Since the 2010 Haiti earthquake I have made sixteen trips to design and supervise construction of an orphanage and school in Grand Goave. Haiti is a poor, backward, corrupt place, but it is also magical. Mysticism runs strong here where ancient voudou merges the physical and the spirit world. This mysticism offers solace for people with so little control over their daily trials. Time and again, when my American expectations are upended I remind myself that like magic, Haiti is not rational.
No one would describe Ohio as magical. It is sensible and grounded, rooted in fertile soil and industrious citizens. It is the epicenter of the United States’ most enduring and traditional values, a practical place where logic and reason prevail. Two summers ago I bicycled through Ohio, Cincinnati to Conneaut, passing through Xenia, Columbus, Mount Vernon, Akron, and Cleveland. I developed a strong appreciation for Ohio’s generous people, hearty food, exuberant cycling community, and its citizen’s faith that the products of our hands and minds, infrastructure and technology, are the tools that build successful lives.
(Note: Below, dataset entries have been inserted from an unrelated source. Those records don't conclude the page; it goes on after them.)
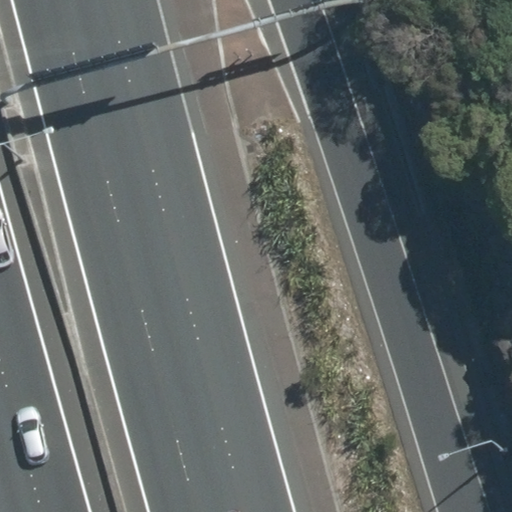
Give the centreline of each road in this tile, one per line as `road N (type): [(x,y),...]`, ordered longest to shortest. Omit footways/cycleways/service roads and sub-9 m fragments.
road 1 (motorway): [(298,0),(471,511)]
road 2 (motorway): [(61,0),(199,511)]
road 3 (motorway): [(39,511),(0,367)]
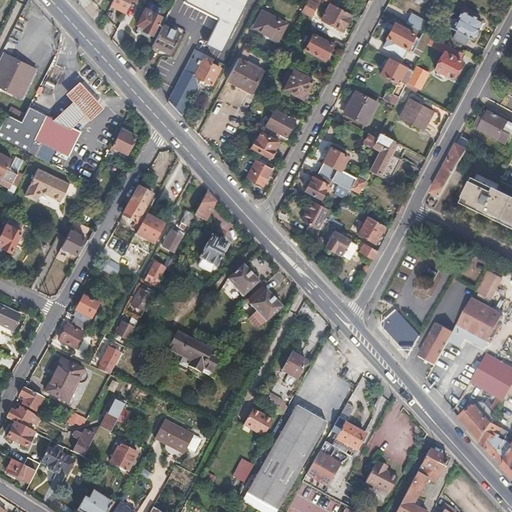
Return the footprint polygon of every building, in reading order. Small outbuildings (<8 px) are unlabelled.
[(136,4),(138,0),(113,0),(111,6),(125,13),(132,2),(136,4)] [(221,48),(245,0),(185,0),(219,17),(207,41),(221,48)] [(311,15),(318,0),(306,0),(302,10),(311,15)] [(340,29),(348,13),(329,3),(320,19),(340,29)] [(277,39),(286,22),(262,9),(256,21),(267,27),(264,32),(277,39)] [(478,27),(482,20),(462,9),(452,27),(457,30),(453,38),(467,45),(471,37),(474,39),(480,28),(478,27)] [(151,36),(161,18),(144,10),(136,25),(143,28),(141,31),(151,36)] [(411,11),(405,24),(419,30),(424,17),(411,11)] [(407,48),(415,33),(395,22),(388,38),(407,48)] [(175,58),(185,38),(162,27),(152,46),(175,58)] [(424,52),(433,36),(424,31),(415,47),(424,52)] [(333,44),(312,33),(304,48),(325,60),(333,44)] [(452,77),(465,53),(433,36),(424,52),(414,71),(408,82),(420,89),(430,71),(436,69),(452,77)] [(181,115),(198,83),(196,77),(195,75),(203,59),(204,57),(194,52),(169,101),(181,115)] [(0,87),(23,99),(38,70),(5,53),(0,62),(0,87)] [(250,92),(262,69),(239,57),(227,79),(250,92)] [(408,82),(414,71),(389,58),(380,74),(398,84),(399,82),(400,82),(406,85),(408,82)] [(211,84),(220,68),(203,59),(195,75),(211,84)] [(145,75),(150,65),(144,62),(140,70),(145,75)] [(59,68),(51,64),(41,86),(48,90),(52,92),(64,70),(59,68)] [(313,80),(301,73),(302,71),(298,68),(297,71),(293,69),(292,72),(288,70),(283,80),(287,82),(283,89),(302,100),(304,97),(305,98),(308,92),(307,91),(313,80)] [(94,113),(101,106),(77,81),(70,87),(64,93),(73,102),(63,111),(56,119),(73,127),(79,121),(85,115),(88,119),(94,113)] [(366,124),(377,102),(355,91),(344,112),(366,124)] [(396,105),(399,98),(387,91),(383,98),(396,105)] [(423,129),(433,109),(411,97),(401,117),(423,129)] [(44,113),(31,106),(23,122),(7,114),(0,127),(0,138),(25,151),(44,113)] [(285,136),(294,120),(274,110),(263,131),(278,139),(281,134),(285,136)] [(506,144),(511,136),(511,133),(511,123),(489,112),(485,119),(481,117),(475,127),(483,131),(506,144)] [(67,159),(81,132),(56,119),(44,113),(25,151),(35,156),(42,142),(60,151),(58,155),(67,159)] [(126,154),(135,136),(120,128),(109,149),(113,151),(114,148),(126,154)] [(269,157),(278,141),(261,132),(252,148),(269,157)] [(374,145),(377,138),(369,133),(365,141),(374,145)] [(391,153),(397,143),(380,134),(377,138),(374,145),(373,146),(381,150),(370,168),(389,179),(400,158),(391,153)] [(457,171),(468,151),(473,141),(462,135),(444,169),(455,176),(457,171)] [(342,169),(348,156),(331,147),(317,172),(318,173),(330,179),(350,190),(357,177),(342,169)] [(18,184),(25,170),(20,168),(22,164),(0,153),(0,177),(1,178),(0,181),(0,182),(10,188),(13,182),(18,184)] [(263,185),(272,169),(257,161),(248,177),(263,185)] [(61,200),(69,183),(39,168),(26,195),(37,200),(42,191),(61,200)] [(442,200),(451,183),(455,176),(444,169),(431,194),(442,200)] [(459,187),(465,175),(457,171),(455,176),(451,183),(459,187)] [(331,186),(329,185),(330,183),(328,183),(330,179),(318,173),(316,178),(313,176),(311,179),(309,179),(306,185),(307,186),(305,190),(321,198),(325,190),(328,192),(331,186)] [(361,187),(365,180),(357,176),(357,177),(350,190),(355,193),(359,186),(361,187)] [(511,197),(477,181),(466,204),(484,213),(484,214),(495,219),(496,218),(511,225),(511,197)] [(146,210),(153,195),(139,188),(131,202),(146,210)] [(205,222),(216,202),(207,191),(194,216),(205,222)] [(318,228),(329,209),(312,200),(302,220),(318,228)] [(138,224),(146,210),(131,202),(123,216),(138,224)] [(336,227),(349,205),(343,202),(331,224),(336,227)] [(188,228),(194,216),(186,212),(180,223),(188,228)] [(155,243),(165,225),(147,215),(136,234),(155,243)] [(23,247),(33,228),(11,216),(0,238),(0,246),(11,252),(16,244),(23,247)] [(375,242),(384,225),(367,216),(358,233),(375,242)] [(75,254),(84,238),(73,232),(75,228),(71,226),(66,238),(61,247),(75,254)] [(175,254),(183,237),(177,234),(178,230),(172,228),(162,247),(175,254)] [(332,249),(341,254),(349,258),(356,245),(349,241),(349,240),(334,232),(326,246),(332,250),(332,249)] [(200,258),(200,259),(197,264),(198,267),(209,273),(212,272),(214,266),(215,267),(227,245),(219,241),(218,242),(211,238),(200,258)] [(373,259),(377,250),(364,243),(359,251),(373,259)] [(114,259),(119,253),(107,244),(103,251),(114,259)] [(172,273),(177,263),(171,260),(167,269),(166,270),(172,273)] [(120,280),(125,271),(108,261),(103,271),(120,280)] [(160,280),(166,270),(167,269),(155,262),(146,277),(150,278),(151,275),(160,280)] [(243,297),(258,283),(243,266),(227,281),(243,297)] [(491,300),(503,280),(488,272),(476,293),(491,300)] [(144,312),(152,296),(143,291),(145,288),(141,286),(131,305),(144,312)] [(245,302),(254,312),(247,319),(256,330),(264,322),(264,323),(281,307),(262,286),(245,302)] [(89,323),(99,305),(83,297),(76,310),(77,310),(74,315),(77,317),(89,323)] [(0,324),(12,330),(19,314),(0,304),(0,324)] [(408,358),(419,337),(395,311),(379,326),(408,358)] [(89,323),(77,317),(74,322),(86,329),(89,323)] [(128,340),(134,329),(122,323),(115,337),(120,340),(122,337),(128,340)] [(76,348),(84,333),(67,324),(63,331),(64,332),(60,339),(76,348)] [(434,366),(446,344),(452,334),(436,324),(418,357),(434,366)] [(208,355),(210,351),(176,333),(166,351),(188,362),(185,366),(201,374),(205,365),(213,370),(218,360),(208,355)] [(111,374),(121,354),(115,351),(116,348),(111,344),(98,368),(111,374)] [(296,379),(305,362),(290,354),(280,371),(296,379)] [(505,394),(511,381),(511,370),(483,354),(468,381),(495,397),(501,400),(505,394)] [(88,376),(88,374),(87,371),(85,370),(62,359),(46,391),(68,402),(78,383),(79,383),(82,383),(84,383),(86,381),(88,379),(88,376)] [(35,409),(42,397),(24,388),(20,395),(25,398),(23,402),(35,409)] [(281,402),(268,394),(264,401),(277,409),(281,402)] [(489,422),(501,400),(495,397),(488,410),(481,403),(475,402),(456,418),(478,441),(489,422)] [(111,432),(127,402),(125,401),(123,404),(116,400),(112,407),(111,406),(100,426),(111,432)] [(344,423),(352,408),(345,405),(337,419),(344,423)] [(326,423),(309,414),(296,406),(246,495),(261,503),(277,511),(326,423)] [(40,418),(20,407),(17,412),(12,409),(7,418),(15,422),(26,427),(29,421),(36,425),(40,418)] [(272,421),(252,409),(243,426),(263,437),(272,421)] [(67,421),(82,427),(86,418),(71,411),(67,421)] [(200,439),(193,435),(164,419),(153,438),(182,454),(186,448),(194,451),(200,439)] [(27,446),(34,432),(26,427),(15,422),(8,436),(27,446)] [(511,447),(511,446),(497,430),(499,428),(489,422),(478,441),(496,460),(502,467),(511,447)] [(354,452),(362,436),(342,426),(334,441),(354,452)] [(83,456),(95,434),(84,429),(82,433),(75,430),(73,435),(79,439),(72,451),(83,456)] [(126,471),(136,453),(118,444),(109,462),(126,471)] [(66,474),(74,459),(48,446),(41,461),(66,474)] [(511,447),(502,467),(511,477),(511,447)] [(418,502),(414,501),(425,479),(433,483),(438,474),(439,474),(446,459),(428,450),(405,496),(396,511),(421,511),(417,509),(418,506),(418,502)] [(326,488),(337,467),(317,455),(306,476),(326,488)] [(35,471),(39,463),(27,457),(23,465),(35,471)] [(30,483),(36,471),(35,471),(23,465),(12,459),(6,471),(30,483)] [(244,484),(253,467),(241,461),(232,478),(244,484)] [(384,470),(386,465),(377,461),(375,466),(374,465),(365,482),(388,495),(397,478),(390,474),(384,470)] [(102,479),(107,468),(104,467),(99,477),(102,479)] [(210,484),(213,478),(205,473),(202,480),(210,484)] [(79,511),(106,511),(112,503),(92,491),(89,499),(85,497),(77,510),(79,511)] [(261,503),(246,495),(243,502),(257,510),(261,503)] [(110,511),(134,511),(135,511),(117,500),(110,511)] [(237,511),(243,511),(246,507),(237,502),(233,510),(237,511)] [(444,502),(442,507),(450,511),(454,511),(456,509),(444,502)] [(276,511),(277,511),(261,503),(257,510),(261,511),(276,511)]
I was pleased when a group of 23 Buckeyes from Akron came to Haiti to construct the growing compound where aid workers stay. They painted banisters and walls, laid out foundations for guest cottages, and built a roof on the new kitchen. After a frustrating day of demonstrating earthquake resistant construction techniques to Haitian crews predisposed to attribute the tremor to the revenge of angry gods, I appreciated the planning and handiwork required to build a roof of both logic and craft in three days.
The new kitchen is a structure with one right angle and three odd angles nestled into a corner of the compound. In pre-earthquake Haiti this out of squareness would hardly be noticed; most buildings got flat concrete roofs with cowlicks of reinforcing popping out for an eventual second floor. Since those roofs crushed many people, post-earthquake structures often have sloped wood joists with metal roofs. A wood frame will not last as long as concrete in a country susceptible to decay, but it is too light to crush when it falls.
The Buckeye’s new roof is a beauty. One of the guys explains its logic to me. “The metal roof needed to be about 3 in 12 slope. We set the ridge four feet above the dividing wall in the kitchen, so it could be sheathed in full pieces of plywood. We had to sister the joists, which were only 16 feet long. We set the longest rafter perpendicular to the ridge and the top of the wall. Then we laid out the other rafters, some parallel, some not, to determine a consistent slope. Finally, we built up the angled walls as much as needed to meet the rafters.” The result is a simple yet consistent roof sitting atop a skewed box.
I asked him about hurricane clips to protect the roof from ripping off in a hurricane. “We couldn’t find any anchors to drill in the concrete block walls, but we found a spool of metal tape and some through bolts. We set the bolts through the top course of the masonry, anchored the metal tape to one end, wrapped it over the rafters, and pulled it tight to the other side of the bolt.”
This story demonstrates fundamental differences between Haitian and American cultures. Take a dozen guys from Ohio, throw them in Haiti, give them an assortment of tools and materials, a jumbled problem, and in three days they develop and build a rather elegant solution. Our ability to problem solve is great, we relish the challenge.
On our construction site, where we are building a larger yet more regular building, every step is an arduous process that must be repeated and repeated. The crew trowels grout into ten walls, but unless we tell them to grout the eleventh, they might not.
This lapse is not due to laziness; Haitians work very hard. It is simply that their minds work differently than ours. We look for pattern, for logic, we apply order wherever we can. Haitians are less analytical, less inclined to assign effect to cause. They are more comfortable with magic.